Hospitals Fail To Report Most Medical Errors And Mistakes
A little more than ten years after a federal report revealed that hospital errors were responsible for more than 98,000 number of injuries of deaths per year, a new report prepared by the inspector general for the U.S. Department of Health and Human Services reveals that the rate of medical mistakes is even higher than reported. The HHS medical error study concludes that just 1 in 7 hospital errors or accidents are reported, contrary to what is required by law. Additionally it is estimated that more than 130,000 Medicare patients have one or more “adverse events” in a single month.
According to the report, the adverse events included such preventable medical mistakes as medication errors – both in prescribing and giving – bedsores, hospital-acquired infections, delirium from excessive painkillers and excessive bleeding as the result of improperly administered blood thinners.

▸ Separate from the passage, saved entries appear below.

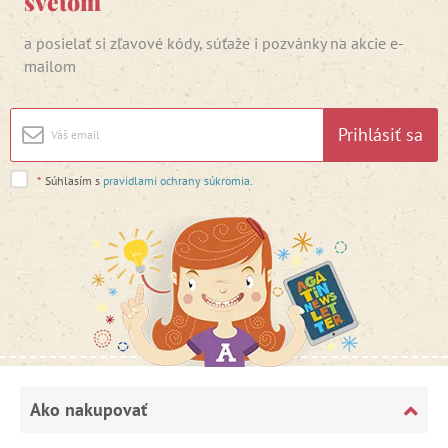
svetom
a posielať si zľavové kódy, súťaže i pozvánky na akcie e-
mailom
Prihlásiť sa
*
Súhlasím s
pravidlami ochrany súkromia
.
Ako nakupovať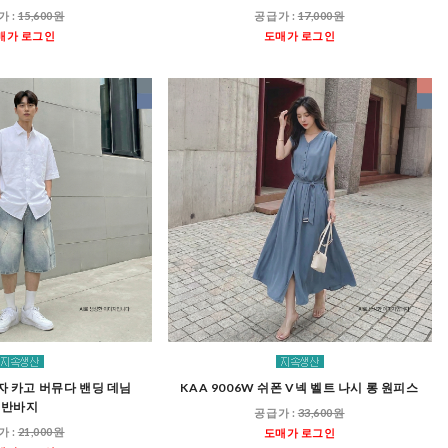
가 :
15,600원
공급가 :
17,000원
매가 로그인
도매가 로그인
남자 카고 버뮤다 밴딩 데님
KAA 9006W 쉬폰 V넥 벨트 나시 롱 원피스
반바지
공급가 :
33,600원
가 :
21,000원
도매가 로그인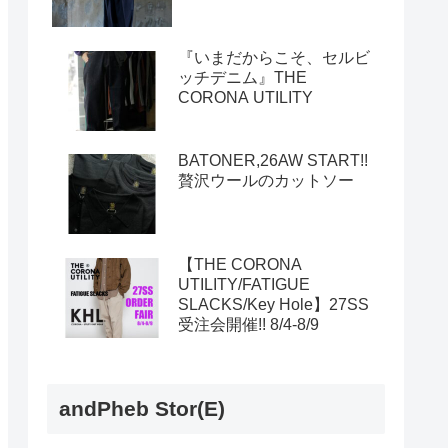
『いまだからこそ、セルビ
ッチデニム』THE
CORONA UTILITY
BATONER,26AW START!!
贅沢ウールのカットソー
【THE CORONA
UTILITY/FATIGUE
SLACKS/Key Hole】27SS
受注会開催!! 8/4-8/9
andPheb Stor(E)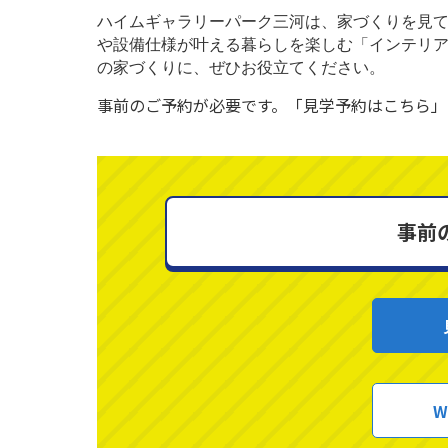
ハイムギャラリーパーク三河は、家づくりを見
や設備仕様が叶える暮らしを楽しむ「インテリ
の家づくりに、ぜひお役立てください。
事前のご予約が必要です。「見学予約はこちら」
事前
W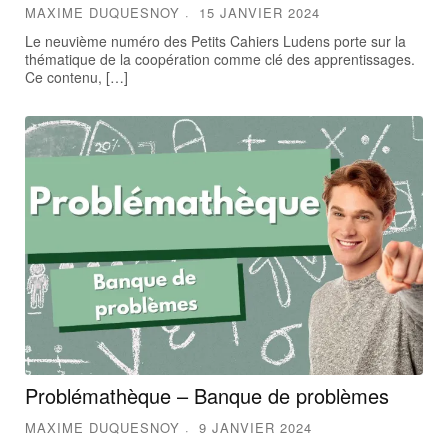
MAXIME DUQUESNOY
15 JANVIER 2024
Le neuvième numéro des Petits Cahiers Ludens porte sur la
thématique de la coopération comme clé des apprentissages.
Ce contenu, […]
Problémathèque – Banque de problèmes
MAXIME DUQUESNOY
9 JANVIER 2024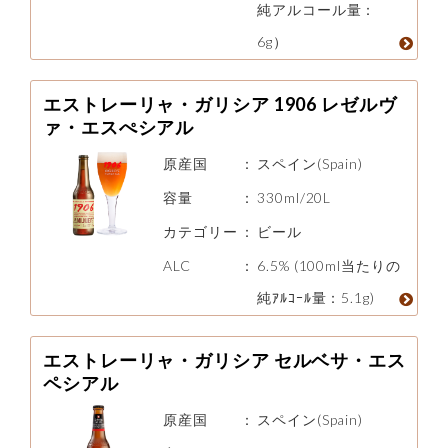
純アルコール量：
6g）
エストレーリャ・ガリシア 1906 レゼルヴ
ァ・エスぺシアル
原産国
：
スペイン(Spain)
容量
：
330ml/20L
カテゴリー
：
ビール
ALC
：
6.5% (100ml当たりの
純ｱﾙｺｰﾙ量：5.1g)
エストレーリャ・ガリシア セルベサ・エス
ペシアル
原産国
：
スペイン(Spain)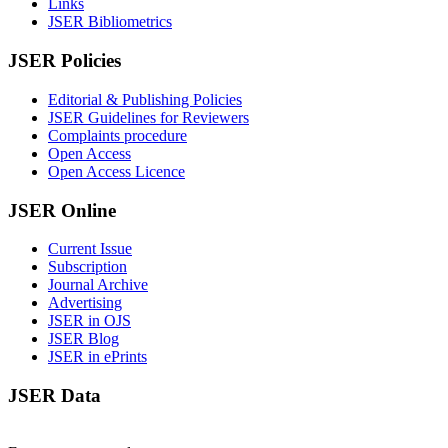
Links
JSER Bibliometrics
JSER Policies
Editorial & Publishing Policies
JSER Guidelines for Reviewers
Complaints procedure
Open Access
Open Access Licence
JSER Online
Current Issue
Subscription
Journal Archive
Advertising
JSER in OJS
JSER Blog
JSER in ePrints
JSER Data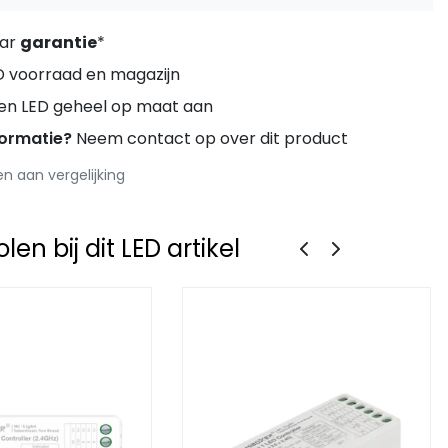
aar
garantie
*
D voorraad en magazijn
ren LED geheel op maat aan
formatie?
Neem contact op over dit product
 aan vergelijking
en bij dit LED artikel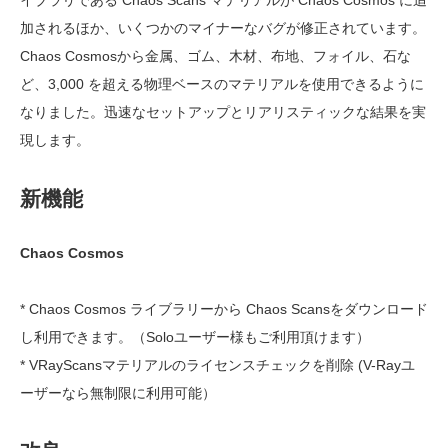
加されるほか、いくつかのマイナーなバグが修正されています。
Chaos Cosmosから金属、ゴム、木材、布地、フォイル、石な
ど、3,000 を超える物理ベースのマテリアルを使用できるように
なりました。迅速なセットアップとリアリスティックな結果を実
現します。
新機能
Chaos Cosmos
* Chaos Cosmos ライブラリーから Chaos Scansをダウンロード
し利用できます。（Soloユーザー様もご利用頂けます）
* VRayScansマテリアルのライセンスチェックを削除 (V-Rayユ
ーザーなら無制限に利用可能）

In 1999 the lack of reporting of medical mistakes was attributed to an alleged fear among hospital personnel about getting in trouble, job stability and lawsuits. As stated in a recent editorial in the New York Daily News, “Nowadays, the reason seems to be ineptitude.”
In fact preventable medical errors now rank as the sixth biggest killer in America, seriously injuring and even killing hundreds of thousands of Americans each year. And despite articles identifying the problems of negligent and reckless doctors or medical staff and the need for improved patient safety, medical mistakes continue to go unreported or underreported. In the intervening decade since the landmark report was issued little has changed by way of lessening the number of errors or in the reporting of problems.